# Clearing the way!



## Ruger (Jan 22, 2011)

With the end of bobcat season fast approaching in Colorado I'd still like to be able to catch a bobcat in a cage. Last week we had 60 degree weather. The weather changed abruptly and turned to more what I consider " trapping weather ". I was out checking my cages this morning and I had to clear the way in front of one of my cages to allow a cat to enter. I had to clear the snow away from the door to allow it to fall and make sure everything was in operation. My other 2 cages were tucked in under trees and weren't snowed in quite as bad. It's supposed to snow the rest of today and through the night, so I'm sure it'll be the same process tomorrow. Hopefully when the storm clears a cat will come wandering through and check em out.


----------



## Ruger (Jan 22, 2011)

Oops sorry!


----------



## Ruger (Jan 22, 2011)

Think I fixed it


----------



## Rick Howard (Feb 25, 2012)

Your welcome!

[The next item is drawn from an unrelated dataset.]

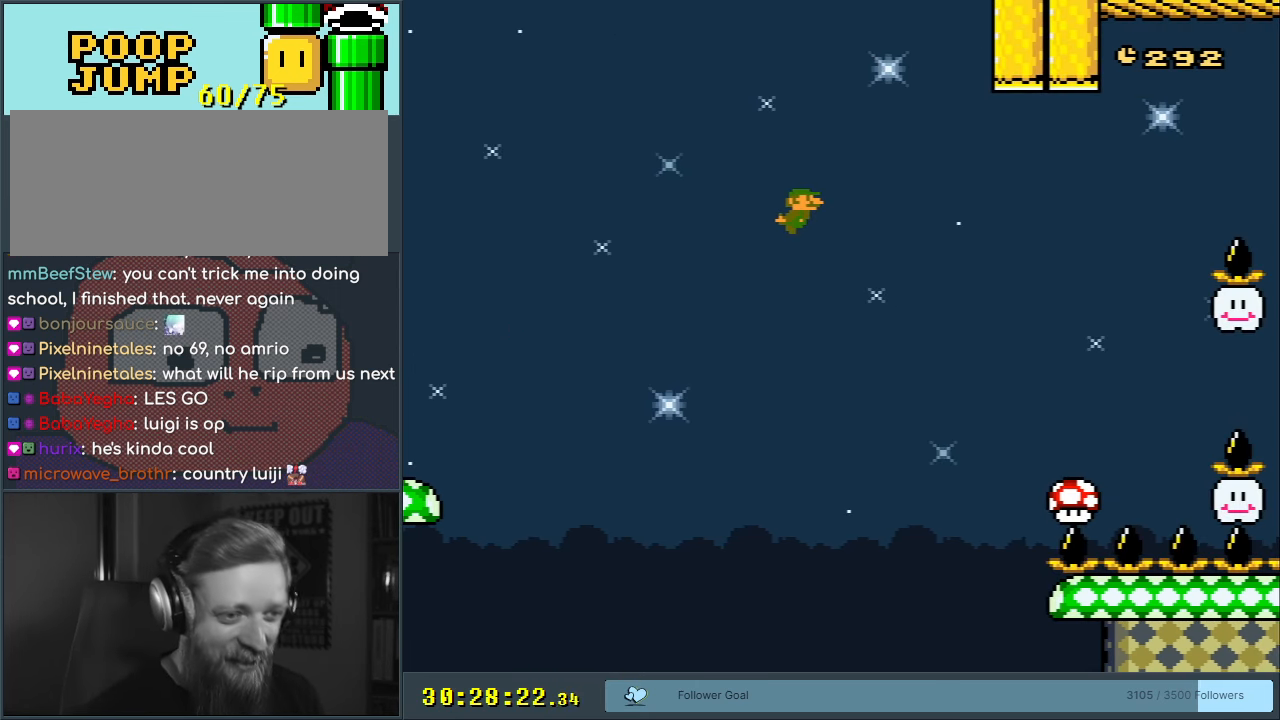
{"buttons": ["B", "Y", "DPAD_RIGHT"], "events": []}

I told you I would ship some snow your way.


----------



## glenway (Mar 27, 2011)

Just wondering, Ruger, if this setup or one similar has worked for you before.


----------



## Ruger (Jan 22, 2011)

Haven't actually caught one in a cage yet, had one back out before the door came all the way down. Still learning and have a lot more to learn. Catching one in a cage is a personal challenge for me. There's some people around who are quite successful with it.


----------



## 220swift (Mar 2, 2011)

Looks like we got about the same amount of snow, critters should be moving before the next snow the end of this week. Good looking sets Wayne!


----------



## jimmy shutt (Jun 2, 2013)

cool pics good luck


----------



## prairiewolf (Feb 19, 2012)

Hope you have good luck getting a bobcat Wayne, sets looks good to me but I also have never trapped using a cage. Been thinking of getting into it though.


----------